- Opening Delimiter -
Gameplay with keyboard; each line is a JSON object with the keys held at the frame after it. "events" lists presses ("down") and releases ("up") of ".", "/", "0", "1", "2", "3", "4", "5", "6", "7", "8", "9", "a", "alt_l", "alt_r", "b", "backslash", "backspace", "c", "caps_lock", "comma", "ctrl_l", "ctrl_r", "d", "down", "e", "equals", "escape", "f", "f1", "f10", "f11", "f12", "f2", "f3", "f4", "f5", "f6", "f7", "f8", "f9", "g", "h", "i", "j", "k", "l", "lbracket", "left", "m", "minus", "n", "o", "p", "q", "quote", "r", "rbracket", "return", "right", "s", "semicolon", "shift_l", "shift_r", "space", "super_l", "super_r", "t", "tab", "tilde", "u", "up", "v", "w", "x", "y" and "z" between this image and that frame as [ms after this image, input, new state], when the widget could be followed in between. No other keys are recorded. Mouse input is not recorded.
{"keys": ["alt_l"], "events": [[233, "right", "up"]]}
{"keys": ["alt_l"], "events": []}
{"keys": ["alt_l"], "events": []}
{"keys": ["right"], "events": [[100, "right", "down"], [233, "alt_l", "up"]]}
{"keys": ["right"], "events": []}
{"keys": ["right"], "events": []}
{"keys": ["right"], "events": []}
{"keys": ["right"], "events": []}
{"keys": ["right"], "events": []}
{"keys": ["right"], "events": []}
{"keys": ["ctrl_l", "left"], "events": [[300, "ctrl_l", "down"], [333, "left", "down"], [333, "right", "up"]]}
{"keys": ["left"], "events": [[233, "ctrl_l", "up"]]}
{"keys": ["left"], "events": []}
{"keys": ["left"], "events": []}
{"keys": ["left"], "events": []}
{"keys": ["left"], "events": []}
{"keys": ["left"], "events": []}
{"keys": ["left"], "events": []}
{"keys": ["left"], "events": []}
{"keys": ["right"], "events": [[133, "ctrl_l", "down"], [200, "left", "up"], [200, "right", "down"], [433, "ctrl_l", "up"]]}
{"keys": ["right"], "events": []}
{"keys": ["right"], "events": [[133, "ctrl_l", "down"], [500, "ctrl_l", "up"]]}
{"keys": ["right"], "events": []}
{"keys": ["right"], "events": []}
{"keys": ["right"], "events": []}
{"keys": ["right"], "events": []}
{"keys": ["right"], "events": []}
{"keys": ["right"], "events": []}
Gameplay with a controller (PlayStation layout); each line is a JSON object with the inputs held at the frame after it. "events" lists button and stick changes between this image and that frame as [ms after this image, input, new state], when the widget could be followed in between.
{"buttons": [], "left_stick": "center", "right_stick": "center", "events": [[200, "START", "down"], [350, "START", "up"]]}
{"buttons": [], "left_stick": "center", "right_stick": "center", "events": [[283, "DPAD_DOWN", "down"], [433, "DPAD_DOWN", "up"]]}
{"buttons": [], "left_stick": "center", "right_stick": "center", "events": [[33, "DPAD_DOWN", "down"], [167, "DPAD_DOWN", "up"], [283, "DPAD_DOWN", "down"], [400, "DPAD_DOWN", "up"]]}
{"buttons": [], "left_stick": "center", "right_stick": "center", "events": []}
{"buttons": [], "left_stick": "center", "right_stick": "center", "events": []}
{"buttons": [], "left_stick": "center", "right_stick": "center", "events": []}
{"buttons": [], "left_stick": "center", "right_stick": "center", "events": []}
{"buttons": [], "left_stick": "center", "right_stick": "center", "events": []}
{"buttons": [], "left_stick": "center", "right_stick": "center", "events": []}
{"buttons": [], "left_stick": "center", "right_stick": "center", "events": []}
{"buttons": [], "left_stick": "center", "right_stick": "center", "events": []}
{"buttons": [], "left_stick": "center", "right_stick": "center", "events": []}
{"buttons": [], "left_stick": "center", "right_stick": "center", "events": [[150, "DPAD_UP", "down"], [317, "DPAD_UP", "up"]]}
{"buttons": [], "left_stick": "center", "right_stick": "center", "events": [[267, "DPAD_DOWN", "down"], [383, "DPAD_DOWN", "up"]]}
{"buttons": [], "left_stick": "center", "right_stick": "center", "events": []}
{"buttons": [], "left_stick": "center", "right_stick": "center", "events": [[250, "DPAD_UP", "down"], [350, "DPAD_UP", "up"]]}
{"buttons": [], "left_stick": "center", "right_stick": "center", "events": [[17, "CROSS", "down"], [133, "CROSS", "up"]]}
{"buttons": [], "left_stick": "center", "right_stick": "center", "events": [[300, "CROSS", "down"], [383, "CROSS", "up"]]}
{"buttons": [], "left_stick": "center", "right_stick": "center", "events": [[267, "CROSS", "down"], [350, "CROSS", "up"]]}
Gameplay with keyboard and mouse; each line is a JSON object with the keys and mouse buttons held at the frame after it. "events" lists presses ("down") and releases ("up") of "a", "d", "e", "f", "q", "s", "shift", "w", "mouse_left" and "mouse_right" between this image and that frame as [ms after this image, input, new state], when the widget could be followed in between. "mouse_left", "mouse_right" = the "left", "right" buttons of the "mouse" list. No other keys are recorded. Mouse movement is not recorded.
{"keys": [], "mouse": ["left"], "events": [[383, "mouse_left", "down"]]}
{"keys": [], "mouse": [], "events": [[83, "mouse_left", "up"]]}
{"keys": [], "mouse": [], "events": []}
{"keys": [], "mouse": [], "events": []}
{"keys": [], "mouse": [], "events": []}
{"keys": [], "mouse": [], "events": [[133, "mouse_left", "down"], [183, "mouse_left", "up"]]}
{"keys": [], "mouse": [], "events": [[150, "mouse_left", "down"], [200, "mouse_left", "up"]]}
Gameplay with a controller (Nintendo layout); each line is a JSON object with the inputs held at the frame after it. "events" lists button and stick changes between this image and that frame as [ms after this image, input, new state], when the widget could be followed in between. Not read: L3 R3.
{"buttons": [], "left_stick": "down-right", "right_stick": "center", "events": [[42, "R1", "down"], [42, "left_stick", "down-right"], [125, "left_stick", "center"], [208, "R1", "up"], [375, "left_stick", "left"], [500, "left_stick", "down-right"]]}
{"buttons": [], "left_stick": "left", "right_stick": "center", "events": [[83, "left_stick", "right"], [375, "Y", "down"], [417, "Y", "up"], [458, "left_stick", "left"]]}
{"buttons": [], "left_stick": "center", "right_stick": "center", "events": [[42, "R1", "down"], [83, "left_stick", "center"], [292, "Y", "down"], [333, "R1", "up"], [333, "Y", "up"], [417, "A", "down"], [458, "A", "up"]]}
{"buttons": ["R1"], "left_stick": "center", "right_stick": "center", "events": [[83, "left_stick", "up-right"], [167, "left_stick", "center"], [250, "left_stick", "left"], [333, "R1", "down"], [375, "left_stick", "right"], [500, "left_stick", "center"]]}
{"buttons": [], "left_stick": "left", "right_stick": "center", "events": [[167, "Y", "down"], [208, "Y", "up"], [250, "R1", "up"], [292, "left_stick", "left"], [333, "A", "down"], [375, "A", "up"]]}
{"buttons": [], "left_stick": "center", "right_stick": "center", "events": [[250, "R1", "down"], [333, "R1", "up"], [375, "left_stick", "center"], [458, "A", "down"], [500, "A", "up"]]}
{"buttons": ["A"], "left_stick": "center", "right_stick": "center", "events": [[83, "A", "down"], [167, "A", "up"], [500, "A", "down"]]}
- Closing Delimiter -
### Goal of the exercise
Every single line in the records above must be written out exactly.

### Solved problem
Gameplay with keyboard; each line is a JSON object with the keys held at the frame after it. "events" lists presses ("down") and releases ("up") of ".", "/", "0", "1", "2", "3", "4", "5", "6", "7", "8", "9", "a", "alt_l", "alt_r", "b", "backslash", "backspace", "c", "caps_lock", "comma", "ctrl_l", "ctrl_r", "d", "down", "e", "equals", "escape", "f", "f1", "f10", "f11", "f12", "f2", "f3", "f4", "f5", "f6", "f7", "f8", "f9", "g", "h", "i", "j", "k", "l", "lbracket", "left", "m", "minus", "n", "o", "p", "q", "quote", "r", "rbracket", "return", "right", "s", "semicolon", "shift_l", "shift_r", "space", "super_l", "super_r", "t", "tab", "tilde", "u", "up", "v", "w", "x", "y" and "z" between this image and that frame as [ms after this image, input, new state], when the widget could be followed in between. No other keys are recorded. Mouse input is not recorded.
{"keys": ["alt_l"], "events": [[233, "right", "up"]]}
{"keys": ["alt_l"], "events": []}
{"keys": ["alt_l"], "events": []}
{"keys": ["right"], "events": [[100, "right", "down"], [233, "alt_l", "up"]]}
{"keys": ["right"], "events": []}
{"keys": ["right"], "events": []}
{"keys": ["right"], "events": []}
{"keys": ["right"], "events": []}
{"keys": ["right"], "events": []}
{"keys": ["right"], "events": []}
{"keys": ["ctrl_l", "left"], "events": [[300, "ctrl_l", "down"], [333, "left", "down"], [333, "right", "up"]]}
{"keys": ["left"], "events": [[233, "ctrl_l", "up"]]}
{"keys": ["left"], "events": []}
{"keys": ["left"], "events": []}
{"keys": ["left"], "events": []}
{"keys": ["left"], "events": []}
{"keys": ["left"], "events": []}
{"keys": ["left"], "events": []}
{"keys": ["left"], "events": []}
{"keys": ["right"], "events": [[133, "ctrl_l", "down"], [200, "left", "up"], [200, "right", "down"], [433, "ctrl_l", "up"]]}
{"keys": ["right"], "events": []}
{"keys": ["right"], "events": [[133, "ctrl_l", "down"], [500, "ctrl_l", "up"]]}
{"keys": ["right"], "events": []}
{"keys": ["right"], "events": []}
{"keys": ["right"], "events": []}
{"keys": ["right"], "events": []}
{"keys": ["right"], "events": []}
{"keys": ["right"], "events": []}
Gameplay with a controller (PlayStation layout); each line is a JSON object with the inputs held at the frame after it. "events" lists button and stick changes between this image and that frame as [ms after this image, input, new state], when the widget could be followed in between.
{"buttons": [], "left_stick": "center", "right_stick": "center", "events": [[200, "START", "down"], [350, "START", "up"]]}
{"buttons": [], "left_stick": "center", "right_stick": "center", "events": [[283, "DPAD_DOWN", "down"], [433, "DPAD_DOWN", "up"]]}
{"buttons": [], "left_stick": "center", "right_stick": "center", "events": [[33, "DPAD_DOWN", "down"], [167, "DPAD_DOWN", "up"], [283, "DPAD_DOWN", "down"], [400, "DPAD_DOWN", "up"]]}
{"buttons": [], "left_stick": "center", "right_stick": "center", "events": []}
{"buttons": [], "left_stick": "center", "right_stick": "center", "events": []}
{"buttons": [], "left_stick": "center", "right_stick": "center", "events": []}
{"buttons": [], "left_stick": "center", "right_stick": "center", "events": []}
{"buttons": [], "left_stick": "center", "right_stick": "center", "events": []}
{"buttons": [], "left_stick": "center", "right_stick": "center", "events": []}
{"buttons": [], "left_stick": "center", "right_stick": "center", "events": []}
{"buttons": [], "left_stick": "center", "right_stick": "center", "events": []}
{"buttons": [], "left_stick": "center", "right_stick": "center", "events": []}
{"buttons": [], "left_stick": "center", "right_stick": "center", "events": [[150, "DPAD_UP", "down"], [317, "DPAD_UP", "up"]]}
{"buttons": [], "left_stick": "center", "right_stick": "center", "events": [[267, "DPAD_DOWN", "down"], [383, "DPAD_DOWN", "up"]]}
{"buttons": [], "left_stick": "center", "right_stick": "center", "events": []}
{"buttons": [], "left_stick": "center", "right_stick": "center", "events": [[250, "DPAD_UP", "down"], [350, "DPAD_UP", "up"]]}
{"buttons": [], "left_stick": "center", "right_stick": "center", "events": [[17, "CROSS", "down"], [133, "CROSS", "up"]]}
{"buttons": [], "left_stick": "center", "right_stick": "center", "events": [[300, "CROSS", "down"], [383, "CROSS", "up"]]}
{"buttons": [], "left_stick": "center", "right_stick": "center", "events": [[267, "CROSS", "down"], [350, "CROSS", "up"]]}
Gameplay with keyboard and mouse; each line is a JSON object with the keys and mouse buttons held at the frame after it. "events" lists presses ("down") and releases ("up") of "a", "d", "e", "f", "q", "s", "shift", "w", "mouse_left" and "mouse_right" between this image and that frame as [ms after this image, input, new state], when the widget could be followed in between. "mouse_left", "mouse_right" = the "left", "right" buttons of the "mouse" list. No other keys are recorded. Mouse movement is not recorded.
{"keys": [], "mouse": ["left"], "events": [[383, "mouse_left", "down"]]}
{"keys": [], "mouse": [], "events": [[83, "mouse_left", "up"]]}
{"keys": [], "mouse": [], "events": []}
{"keys": [], "mouse": [], "events": []}
{"keys": [], "mouse": [], "events": []}
{"keys": [], "mouse": [], "events": [[133, "mouse_left", "down"], [183, "mouse_left", "up"]]}
{"keys": [], "mouse": [], "events": [[150, "mouse_left", "down"], [200, "mouse_left", "up"]]}
Gameplay with a controller (Nintendo layout); each line is a JSON object with the inputs held at the frame after it. "events" lists button and stick changes between this image and that frame as [ms after this image, input, new state], when the widget could be followed in between. Not read: L3 R3.
{"buttons": [], "left_stick": "down-right", "right_stick": "center", "events": [[42, "R1", "down"], [42, "left_stick", "down-right"], [125, "left_stick", "center"], [208, "R1", "up"], [375, "left_stick", "left"], [500, "left_stick", "down-right"]]}
{"buttons": [], "left_stick": "left", "right_stick": "center", "events": [[83, "left_stick", "right"], [375, "Y", "down"], [417, "Y", "up"], [458, "left_stick", "left"]]}
{"buttons": [], "left_stick": "center", "right_stick": "center", "events": [[42, "R1", "down"], [83, "left_stick", "center"], [292, "Y", "down"], [333, "R1", "up"], [333, "Y", "up"], [417, "A", "down"], [458, "A", "up"]]}
{"buttons": ["R1"], "left_stick": "center", "right_stick": "center", "events": [[83, "left_stick", "up-right"], [167, "left_stick", "center"], [250, "left_stick", "left"], [333, "R1", "down"], [375, "left_stick", "right"], [500, "left_stick", "center"]]}
{"buttons": [], "left_stick": "left", "right_stick": "center", "events": [[167, "Y", "down"], [208, "Y", "up"], [250, "R1", "up"], [292, "left_stick", "left"], [333, "A", "down"], [375, "A", "up"]]}
{"buttons": [], "left_stick": "center", "right_stick": "center", "events": [[250, "R1", "down"], [333, "R1", "up"], [375, "left_stick", "center"], [458, "A", "down"], [500, "A", "up"]]}
{"buttons": ["A"], "left_stick": "center", "right_stick": "center", "events": [[83, "A", "down"], [167, "A", "up"], [500, "A", "down"]]}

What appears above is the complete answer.